The Good Ancestor
- The Good Ancestor by Roman Krznaric.
- Read: December 16th, 2024 – January 25th, 2025.
- Rating: ⭐⭐⭐⭐ (4/5)
Highlights
Remoteness in time has, in itself, no more significance than remoteness in space. Suppose that I shoot some arrow into a distant wood, where it wounds some person. If I should have known that there might be someone in this wood, I am guilty of gross negligence. Because this person is far away, I cannot identify the person whom I harm. But this is no excuse. Nor is it any excuse that this person is far away. We should make the same claims about effects on people who are temporally remote.
On another level it raises a challenging political question: is effective long-term planning most likely to thrive under an authoritarian regime?
Japan’s long-term planning was a result of being controlled by an authoritarian family dynasty that was bent on preserving its own power through the generations.
History has few, if any, examples of dictators who remain benign and enlightened for very long – witness, for example, China’s record on human rights.
Steward Brand points out that the most long lasting buildings are those that can “learn” by adapting to new contexts over time […]. He draws an analogy with biology: “the more adapted an organism to present conditions, the less adaptable it can be to unknown future conditions.”
This may be the ultimate historical lesson of the Great Stink: that radical long-term planning can be kickstarted by a crisis.
As Milton Friedman put it, while a crisis provides the opportunity for change, “when that crisis occurs, the actions that are taken depend on the ideas that are lying around.”

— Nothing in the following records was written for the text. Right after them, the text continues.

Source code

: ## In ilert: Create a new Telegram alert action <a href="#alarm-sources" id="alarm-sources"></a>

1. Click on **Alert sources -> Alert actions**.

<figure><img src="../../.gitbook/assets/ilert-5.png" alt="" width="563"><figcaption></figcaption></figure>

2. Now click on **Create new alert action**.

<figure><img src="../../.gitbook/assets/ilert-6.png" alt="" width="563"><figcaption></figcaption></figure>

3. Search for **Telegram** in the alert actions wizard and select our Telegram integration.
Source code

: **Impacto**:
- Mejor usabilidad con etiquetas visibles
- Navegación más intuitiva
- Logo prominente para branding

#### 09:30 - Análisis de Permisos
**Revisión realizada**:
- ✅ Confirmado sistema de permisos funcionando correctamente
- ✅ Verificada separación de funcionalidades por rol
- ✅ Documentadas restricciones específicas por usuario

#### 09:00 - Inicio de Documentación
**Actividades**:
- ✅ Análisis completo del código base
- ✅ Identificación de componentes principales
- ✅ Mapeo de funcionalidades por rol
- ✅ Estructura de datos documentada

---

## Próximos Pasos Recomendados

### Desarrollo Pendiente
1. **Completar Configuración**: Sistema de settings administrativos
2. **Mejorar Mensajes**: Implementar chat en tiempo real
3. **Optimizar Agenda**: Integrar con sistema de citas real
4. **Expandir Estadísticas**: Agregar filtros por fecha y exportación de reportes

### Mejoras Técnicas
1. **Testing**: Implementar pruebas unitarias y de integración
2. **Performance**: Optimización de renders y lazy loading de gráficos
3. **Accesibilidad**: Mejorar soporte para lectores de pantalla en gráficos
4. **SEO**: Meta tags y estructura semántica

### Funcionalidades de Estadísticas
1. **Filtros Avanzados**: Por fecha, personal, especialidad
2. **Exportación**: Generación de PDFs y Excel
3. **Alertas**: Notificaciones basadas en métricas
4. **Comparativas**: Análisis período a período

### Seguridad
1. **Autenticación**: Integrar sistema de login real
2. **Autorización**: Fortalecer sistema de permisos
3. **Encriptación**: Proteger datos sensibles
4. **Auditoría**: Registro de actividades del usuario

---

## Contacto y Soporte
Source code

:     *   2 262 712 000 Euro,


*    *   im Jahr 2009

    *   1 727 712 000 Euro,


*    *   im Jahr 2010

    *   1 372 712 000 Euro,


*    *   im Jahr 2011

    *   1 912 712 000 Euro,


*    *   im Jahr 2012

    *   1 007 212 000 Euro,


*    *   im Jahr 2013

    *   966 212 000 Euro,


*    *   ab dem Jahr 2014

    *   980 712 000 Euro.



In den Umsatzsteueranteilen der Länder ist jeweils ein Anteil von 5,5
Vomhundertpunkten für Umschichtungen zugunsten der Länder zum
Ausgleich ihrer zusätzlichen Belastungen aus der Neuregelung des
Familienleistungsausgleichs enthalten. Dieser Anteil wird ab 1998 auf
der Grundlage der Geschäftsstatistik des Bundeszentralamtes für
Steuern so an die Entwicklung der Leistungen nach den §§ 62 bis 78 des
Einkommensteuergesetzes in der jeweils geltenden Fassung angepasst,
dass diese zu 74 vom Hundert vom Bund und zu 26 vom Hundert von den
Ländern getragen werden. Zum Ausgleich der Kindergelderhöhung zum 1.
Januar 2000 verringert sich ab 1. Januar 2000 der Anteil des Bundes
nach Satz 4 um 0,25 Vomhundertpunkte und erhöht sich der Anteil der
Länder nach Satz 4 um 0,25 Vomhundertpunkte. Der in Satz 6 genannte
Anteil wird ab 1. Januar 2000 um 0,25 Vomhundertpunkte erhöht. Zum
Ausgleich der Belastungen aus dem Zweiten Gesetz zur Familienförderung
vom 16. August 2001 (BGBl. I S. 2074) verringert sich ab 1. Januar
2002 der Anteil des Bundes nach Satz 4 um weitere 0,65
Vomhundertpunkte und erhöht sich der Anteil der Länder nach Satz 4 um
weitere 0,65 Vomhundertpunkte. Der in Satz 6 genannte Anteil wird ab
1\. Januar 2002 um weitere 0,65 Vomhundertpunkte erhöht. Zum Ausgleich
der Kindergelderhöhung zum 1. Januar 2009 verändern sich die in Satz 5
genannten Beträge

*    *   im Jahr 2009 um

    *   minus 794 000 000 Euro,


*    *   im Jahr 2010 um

When ruling elites are able to insulate themselves from the problems they create, those problems multiply and eventually catch up with them, whether in the form of economic collapse or destabilising social unrest.
The Reform path is one where keeping below 2°C of planetary heating is seen as a worthy achievement, even though studies show that living in a world that is 2°C hotter rather than 1.5°C hotter would result in an extra 150 million human deaths from air pollution alone. As David Wallace-Wells notes, “numbers that large can be hard to grasp, but 150 million is the equivalent of twenty-five Holocausts.”
A good ancestor recognises a dying system when they see one, and rather than trying to pass on their own dysfunctional civilisation to the next generation, they take part in the historic act of seeding a new civilisation that can grow in its place and maintain the conditions conducive to life into the long future.
Viktor Frankl, Auschwitz survivor and founder of existential psychotherapy, believed that we find meaning by dedicating ourselves to what he called a “concrete assignment”, a future project or ideal that transcends the self.
A more serious challenge is that the goal of techno-escape may create serious collateral damage: the more we set our hopes on escaping to other worlds, the less likely we are to make the effort required to preserve our existing planetary home.
What we really need, argues ecologist William Rees, is to create self-sustaining “bioregional city-states” that are integrated into their local ecosystems rather than parasitic upon them.
The idea that collapse is inevitable is not only empirically unproven but also promotes a fatalistic inertia and apathy. “By turning people’s attention toward preparing for doom, rather than focusing on structural political and economic change,” argues cultural thinker Jeremy Lent, “Deep Adaptation threatens to become a self-fulfilling prophecy, increasing the risk of collapse by diluting efforts toward societal transformation.”
Framing collapse as “inevitable” creates feedback loops of passive despair rather than of radical hope that inspires action.
In the natural world the definition of success is the continuity of Life. You keep yourself alive and you keep your offspring alive. That’s success. But it’s not the offspring in this generation. Success is keeping your offspring alive for then thousand generations and more. That presents a conundrum because you’re not going to be there to take care of your offspring ten thousand generations from now. So what organisms have learned to do is to take care of the place that’s going to take care of their offspring. Life has learned to create conditions conducive to life.
It is this underlying faith on growth that poses the greatest challenge to securing a long future for humandkind. As the economist Kenneth Boulding put it in the early 1970s, “Anyone who believes that exponential growth can go on forever in a finite world is either a madman or an economist.”
As David Wallace-Wells argues, “the climate calculus is such that individual lifestyle choices do not add up to much, unless they are scaled by politics”.